Hardware design source data:
• • • •

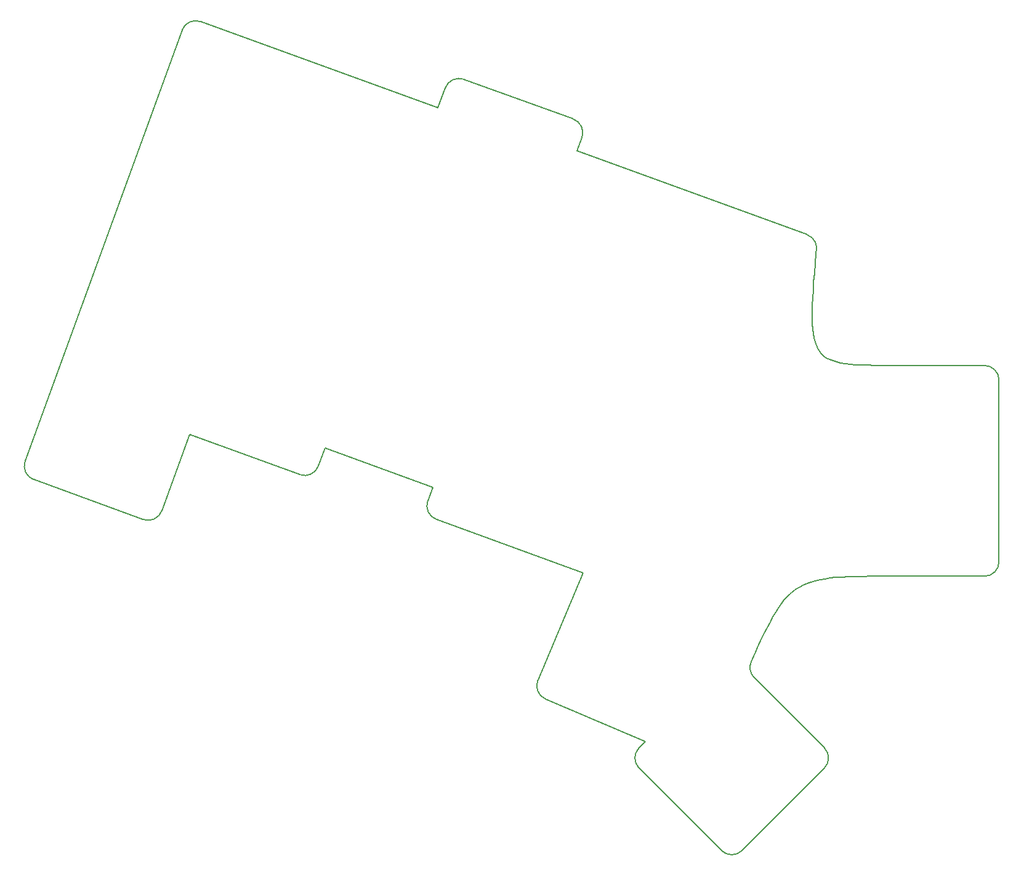
<source format=gm1>
%TF.GenerationSoftware,KiCad,Pcbnew,(6.0.11)*%
%TF.CreationDate,2024-04-13T23:11:30+09:00*%
%TF.ProjectId,haqua34_left-bottom-plate,68617175-6133-4345-9f6c-6566742d626f,rev?*%
%TF.SameCoordinates,Original*%
%TF.FileFunction,Profile,NP*%
%FSLAX46Y46*%
G04 Gerber Fmt 4.6, Leading zero omitted, Abs format (unit mm)*
G04 Created by KiCad (PCBNEW (6.0.11)) date 2024-04-13 23:11:30*
%MOMM*%
%LPD*%
G01*
G04 APERTURE LIST*
%TA.AperFunction,Profile*%
%ADD10C,0.200000*%
%TD*%
%ADD11C,0.200000*%
G04 APERTURE END LIST*
D10*
X127136916Y-54634625D02*
G75*
G03*
X125941527Y-52071184I-1879416J684025D01*
G01*
X95170636Y-98586065D02*
X88913820Y-113326201D01*
X152312835Y-72050465D02*
G75*
G03*
X150312760Y-70050465I-2000035J-35D01*
G01*
X94972052Y-38715715D02*
X94302427Y-40555493D01*
X18407864Y-83206036D02*
G75*
G03*
X19603200Y-85769459I1879336J-684064D01*
G01*
X103707931Y-121778650D02*
X102836575Y-122650005D01*
X88913849Y-113326214D02*
G75*
G03*
X89973367Y-115948673I1840951J-781486D01*
G01*
X95765379Y-118407236D02*
X103707931Y-121778650D01*
X42543069Y-22742688D02*
X75178806Y-34621125D01*
X59622917Y-81435897D02*
X74438153Y-86828202D01*
D11*
X138312760Y-99050465D02*
X137011568Y-99050823D01*
X135787985Y-99053329D01*
X134638600Y-99060133D01*
X133560003Y-99073381D01*
X132548782Y-99095224D01*
X131601527Y-99127809D01*
X130714828Y-99173284D01*
X129885272Y-99233799D01*
X129109451Y-99311501D01*
X128383952Y-99408540D01*
X127705365Y-99527063D01*
X127070279Y-99669218D01*
X126475284Y-99837156D01*
X125916968Y-100033023D01*
X125391921Y-100258968D01*
X124896733Y-100517141D01*
X124427992Y-100809688D01*
X123982287Y-101138759D01*
X123556208Y-101506502D01*
X123146344Y-101915066D01*
X122749285Y-102366599D01*
X122361619Y-102863250D01*
X121979936Y-103407166D01*
X121600824Y-104000496D01*
X121220874Y-104645390D01*
X120836674Y-105343995D01*
X120444814Y-106098459D01*
X120041883Y-106910932D01*
X119624470Y-107783561D01*
X119189164Y-108718496D01*
X118732554Y-109717884D01*
X118251231Y-110783874D01*
D10*
X78741625Y-30679968D02*
X93776707Y-36152290D01*
X138312760Y-99050465D02*
X150312760Y-99050465D01*
X94302427Y-40555493D02*
X125941527Y-52071184D01*
X94972101Y-38715733D02*
G75*
G03*
X93776707Y-36152290I-1879401J684033D01*
G01*
X75178806Y-34621125D02*
X76178199Y-31875312D01*
X34638272Y-91241810D02*
G75*
G03*
X37201707Y-90046436I684028J1879410D01*
G01*
X89973367Y-115948673D02*
X95765379Y-118407236D01*
X150312760Y-99050460D02*
G75*
G03*
X152312760Y-97050465I40J1999960D01*
G01*
X128292401Y-125478414D02*
G75*
G03*
X128292419Y-122650005I-1414201J1414214D01*
G01*
X102836557Y-122649987D02*
G75*
G03*
X102836575Y-125478432I1414243J-1414213D01*
G01*
X37201707Y-90046436D02*
X41018354Y-79560287D01*
X42543051Y-22742737D02*
G75*
G03*
X39979643Y-23938033I-684051J-1879363D01*
G01*
X118251184Y-110783853D02*
G75*
G03*
X118660975Y-113018561I1824016J-820447D01*
G01*
X39979643Y-23938033D02*
X18407855Y-83206033D01*
X19603200Y-85769459D02*
X34638282Y-91241781D01*
X56170029Y-85075019D02*
G75*
G03*
X58733446Y-83879697I684071J1879319D01*
G01*
X78741622Y-30679975D02*
G75*
G03*
X76178199Y-31875312I-684022J-1879425D01*
G01*
X74963873Y-91231405D02*
X95170636Y-98586065D01*
X138312760Y-70050465D02*
X150312760Y-70050465D01*
X41018354Y-79560287D02*
X56170021Y-85075042D01*
D11*
X127136872Y-54634609D02*
X127028651Y-56035152D01*
X126929481Y-57348191D01*
X126841407Y-58576548D01*
X126766477Y-59723045D01*
X126706736Y-60790507D01*
X126664231Y-61781755D01*
X126641008Y-62699612D01*
X126639113Y-63546900D01*
X126660594Y-64326444D01*
X126707495Y-65041064D01*
X126781865Y-65693585D01*
X126885748Y-66286828D01*
X127021192Y-66823616D01*
X127190242Y-67306773D01*
X127394946Y-67739121D01*
X127637349Y-68123483D01*
X127919498Y-68462680D01*
X128243439Y-68759537D01*
X128611218Y-69016876D01*
X129024883Y-69237519D01*
X129486479Y-69424289D01*
X129998052Y-69580010D01*
X130561650Y-69707503D01*
X131179318Y-69809592D01*
X131853102Y-69889099D01*
X132585050Y-69948846D01*
X133377208Y-69991658D01*
X134231621Y-70020355D01*
X135150336Y-70037762D01*
X136135400Y-70046701D01*
X137188859Y-70049994D01*
X138312760Y-70050465D01*
D10*
X102836575Y-125478432D02*
X114150284Y-136792141D01*
X74438153Y-86828202D02*
X73768529Y-88667980D01*
X114150284Y-136792141D02*
G75*
G03*
X116978711Y-136792141I1414214J1414215D01*
G01*
X152312760Y-97050465D02*
X152312760Y-72050465D01*
X116978711Y-136792141D02*
X128292419Y-125478432D01*
X73768497Y-88667968D02*
G75*
G03*
X74963873Y-91231405I1879403J-684032D01*
G01*
X58733446Y-83879697D02*
X59622917Y-81435897D01*
X128292419Y-122650005D02*
X118660975Y-113018561D01*
M02*

</source>
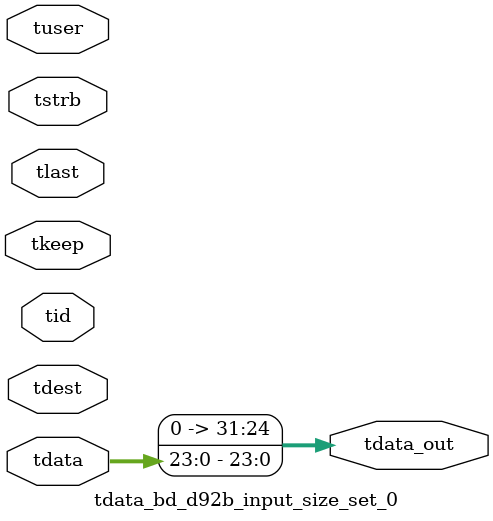
<source format=v>


`timescale 1ps/1ps

module tdata_bd_d92b_input_size_set_0 #
(
parameter C_S_AXIS_TDATA_WIDTH = 32,
parameter C_S_AXIS_TUSER_WIDTH = 0,
parameter C_S_AXIS_TID_WIDTH   = 0,
parameter C_S_AXIS_TDEST_WIDTH = 0,
parameter C_M_AXIS_TDATA_WIDTH = 32
)
(
input  [(C_S_AXIS_TDATA_WIDTH == 0 ? 1 : C_S_AXIS_TDATA_WIDTH)-1:0     ] tdata,
input  [(C_S_AXIS_TUSER_WIDTH == 0 ? 1 : C_S_AXIS_TUSER_WIDTH)-1:0     ] tuser,
input  [(C_S_AXIS_TID_WIDTH   == 0 ? 1 : C_S_AXIS_TID_WIDTH)-1:0       ] tid,
input  [(C_S_AXIS_TDEST_WIDTH == 0 ? 1 : C_S_AXIS_TDEST_WIDTH)-1:0     ] tdest,
input  [(C_S_AXIS_TDATA_WIDTH/8)-1:0 ] tkeep,
input  [(C_S_AXIS_TDATA_WIDTH/8)-1:0 ] tstrb,
input                                                                    tlast,
output [C_M_AXIS_TDATA_WIDTH-1:0] tdata_out
);

assign tdata_out = {tdata[23:0]};

endmodule


</source>
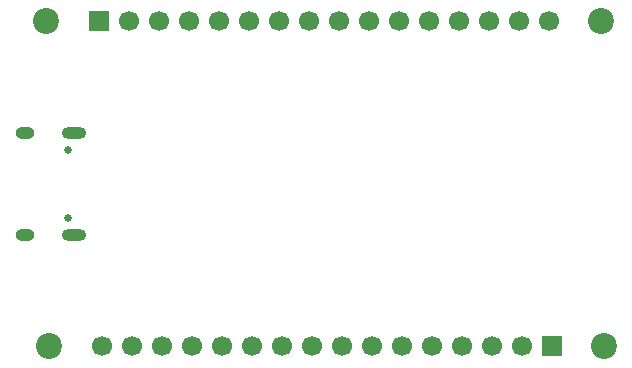
<source format=gbs>
%TF.GenerationSoftware,KiCad,Pcbnew,9.0.2*%
%TF.CreationDate,2025-06-05T12:53:21-05:00*%
%TF.ProjectId,testing2,74657374-696e-4673-922e-6b696361645f,rev?*%
%TF.SameCoordinates,Original*%
%TF.FileFunction,Soldermask,Bot*%
%TF.FilePolarity,Negative*%
%FSLAX46Y46*%
G04 Gerber Fmt 4.6, Leading zero omitted, Abs format (unit mm)*
G04 Created by KiCad (PCBNEW 9.0.2) date 2025-06-05 12:53:21*
%MOMM*%
%LPD*%
G01*
G04 APERTURE LIST*
%ADD10R,1.700000X1.700000*%
%ADD11C,1.700000*%
%ADD12C,2.200000*%
%ADD13C,0.650000*%
%ADD14O,2.100000X1.000000*%
%ADD15O,1.600000X1.000000*%
G04 APERTURE END LIST*
D10*
%TO.C,J3*%
X132080000Y-136000000D03*
D11*
X129540000Y-136000000D03*
X127000000Y-136000000D03*
X124460000Y-136000000D03*
X121920000Y-136000000D03*
X119380000Y-136000000D03*
X116840000Y-136000000D03*
X114300000Y-136000000D03*
X111760000Y-136000000D03*
X109220000Y-136000000D03*
X106680000Y-136000000D03*
X104140000Y-136000000D03*
X101600000Y-136000000D03*
X99060000Y-136000000D03*
X96520000Y-136000000D03*
X93980000Y-136000000D03*
%TD*%
D10*
%TO.C,J2*%
X93730000Y-108500000D03*
D11*
X96270000Y-108500000D03*
X98810000Y-108500000D03*
X101350000Y-108500000D03*
X103890000Y-108500000D03*
X106430000Y-108500000D03*
X108970000Y-108500000D03*
X111510000Y-108500000D03*
X114050000Y-108500000D03*
X116590000Y-108500000D03*
X119130000Y-108500000D03*
X121670000Y-108500000D03*
X124210000Y-108500000D03*
X126750000Y-108500000D03*
X129290000Y-108500000D03*
X131830000Y-108500000D03*
%TD*%
D12*
%TO.C,H4*%
X89250000Y-108500000D03*
%TD*%
D13*
%TO.C,J1*%
X91105000Y-119360000D03*
X91105000Y-125140000D03*
D14*
X91605000Y-117930000D03*
D15*
X87425000Y-117930000D03*
D14*
X91605000Y-126570000D03*
D15*
X87425000Y-126570000D03*
%TD*%
D12*
%TO.C,H2*%
X89500000Y-136000000D03*
%TD*%
%TO.C,H3*%
X136250000Y-108500000D03*
%TD*%
%TO.C,H1*%
X136500000Y-136000000D03*
%TD*%
M02*

</source>
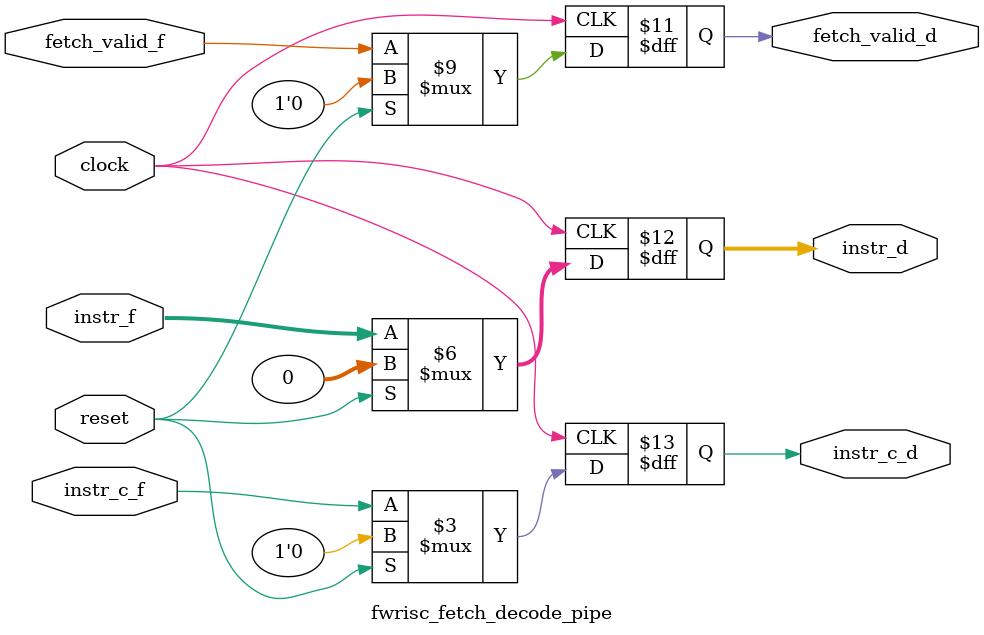
<source format=sv>
module fwrisc_fetch_decode_pipe(input clock,
				input reset,
				

				input 		fetch_valid_f,
				input[31:0]	instr_f,
				input		instr_c_f,


				

				output reg 		fetch_valid_d,
				output reg[31:0]	instr_d,
				output reg	instr_c_d
				);
always@(posedge clock)
begin
	if(reset)
	begin
		
		fetch_valid_d  =0;
		instr_d = 0;
		instr_c_d = 0;
	end
	else
	begin
		
		fetch_valid_d  = fetch_valid_f;
		instr_d = instr_f;
		instr_c_d = instr_c_f;
	end
end
endmodule

				

</source>
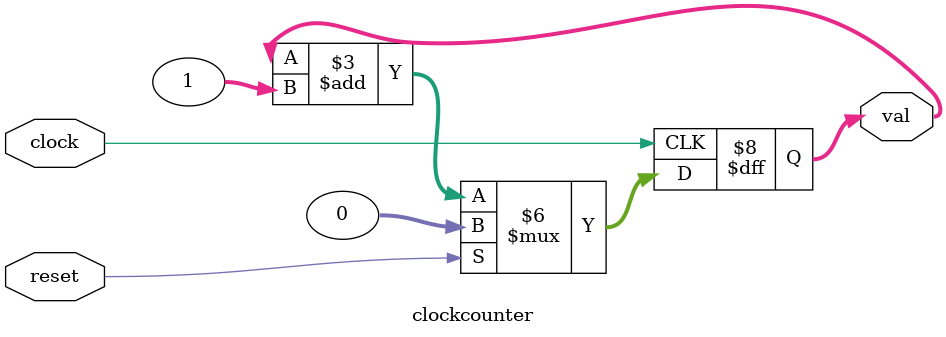
<source format=v>



module clockcounter (
	input wire clock,
	input wire reset,
	output reg [31:0] val);
	
initial begin
	val = 0;
end

always @(posedge clock) begin
	if (reset == 1) begin
		val = 0;
	end else begin
		val = val + 1;
	end
end

endmodule

</source>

• • • •

§ **Work required**: With all pictures removed, reproduce the lines from the top of the entries above through the line containing "X129885272Y-99233799D01*", exactly as written.

§ **Output for this exercise**:
<source format=gm1>
%TF.GenerationSoftware,KiCad,Pcbnew,(6.0.11)*%
%TF.CreationDate,2024-04-13T23:11:30+09:00*%
%TF.ProjectId,haqua34_left-bottom-plate,68617175-6133-4345-9f6c-6566742d626f,rev?*%
%TF.SameCoordinates,Original*%
%TF.FileFunction,Profile,NP*%
%FSLAX46Y46*%
G04 Gerber Fmt 4.6, Leading zero omitted, Abs format (unit mm)*
G04 Created by KiCad (PCBNEW (6.0.11)) date 2024-04-13 23:11:30*
%MOMM*%
%LPD*%
G01*
G04 APERTURE LIST*
%TA.AperFunction,Profile*%
%ADD10C,0.200000*%
%TD*%
%ADD11C,0.200000*%
G04 APERTURE END LIST*
D10*
X127136916Y-54634625D02*
G75*
G03*
X125941527Y-52071184I-1879416J684025D01*
G01*
X95170636Y-98586065D02*
X88913820Y-113326201D01*
X152312835Y-72050465D02*
G75*
G03*
X150312760Y-70050465I-2000035J-35D01*
G01*
X94972052Y-38715715D02*
X94302427Y-40555493D01*
X18407864Y-83206036D02*
G75*
G03*
X19603200Y-85769459I1879336J-684064D01*
G01*
X103707931Y-121778650D02*
X102836575Y-122650005D01*
X88913849Y-113326214D02*
G75*
G03*
X89973367Y-115948673I1840951J-781486D01*
G01*
X95765379Y-118407236D02*
X103707931Y-121778650D01*
X42543069Y-22742688D02*
X75178806Y-34621125D01*
X59622917Y-81435897D02*
X74438153Y-86828202D01*
D11*
X138312760Y-99050465D02*
X137011568Y-99050823D01*
X135787985Y-99053329D01*
X134638600Y-99060133D01*
X133560003Y-99073381D01*
X132548782Y-99095224D01*
X131601527Y-99127809D01*
X130714828Y-99173284D01*
X129885272Y-99233799D01*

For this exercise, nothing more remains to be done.